Now, we’re going to predict the ethnicity given the data. We’ll be using a function to calculate the predicted ethnicity.

In [10]:
def predict(gender, name):
    bestRes = 0
    theName = ''
    for ethnicity in ethnicTable:
        res = float(ethnicTable[ethnicity]) * \
              float(genderTable[gender][ethnicity]) * \
              float(nameTable[name][ethnicity])
        if bestRes <= res:
            bestRes = res
            theName = ethnicity
    return theName

In [11]:
acc = 0
for index, row in theData.iterrows():
    if predict(row['GNDR'],row['NM']) == row['ETHCTY']:
        acc += 1
print(acc / len(theData))

0.6429061811001574


So, Navie Bayes can correctly determines a person’s ethnicity 64% of the time.

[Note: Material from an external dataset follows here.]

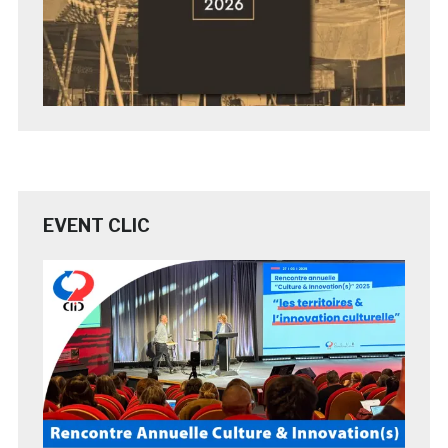
EVENT CLIC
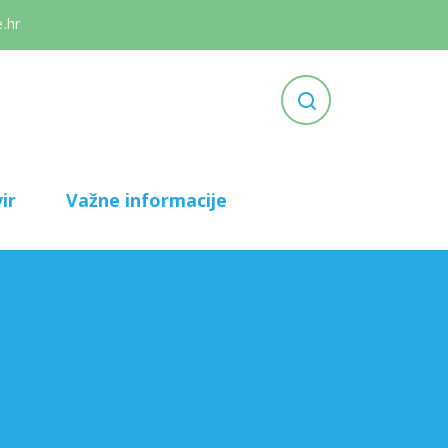
.hr
ir
Važne informacije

If we were to assume independence, then the model is really poor at determining ethnicitiy.

Now, how much better would the model perform if we considered dependence for the variables?

## Training with dependence

We’ll determine the new probability as follows:

$$P(ethnicity|gender, name) = P(ethnicity) ∗ P(gender|ethnicity) ∗ P(name|gender, ethnicity)$$ 

We only need to calculate the name tables for each gender.

In [12]:
# Generate the name given ethnicity table 
nameProb = {}
for gender in genderTable:
    tempData = theData[theData['GNDR'] == gender]
    nameProbGender = [{name:0.0 for name in tempData['NM'].value_counts().keys()}
                        for j in tempData['ETHCTY'].value_counts()]
    nameProbGender = pd.DataFrame(nameProbGender,index=ethnicCount.keys())
    for ethnicity in tempData['ETHCTY'].value_counts().keys():
        ethData = tempData[tempData['ETHCTY'] == ethnicity]
        nameCount = ethData['NM'].value_counts()
        for j in range(ethData['NM'].nunique()):
            name = nameCount.keys()[j]
            nameProbGender[name][ethnicity] = nameCount[j]/len(ethData)
            nameProbGender[name][ethnicity]
    nameProb[gender] = nameProbGender

Since we are relying on dependency, we’ll need a new prediction algorithm.

In [13]:
def predictDep(gender, name):
    bestRes = 0
    theName = ''
    for ethnicity in ethnicTable:
        res = float(ethnicTable[ethnicity]) * \
              float(genderTable[gender][ethnicity]) * \
              float(nameProb[gender][name][ethnicity])
        if bestRes <= res:
            bestRes = res
            theName = ethnicity
    return theName

In [14]:
acc = 0
for index, row in theData.iterrows():
    if predictDep(row['GNDR'],row['NM']) == row['ETHCTY']:
        acc += 1
print(acc / len(theData))

0.6452644613186043


After predicting with dependency, the accuracy did not improve.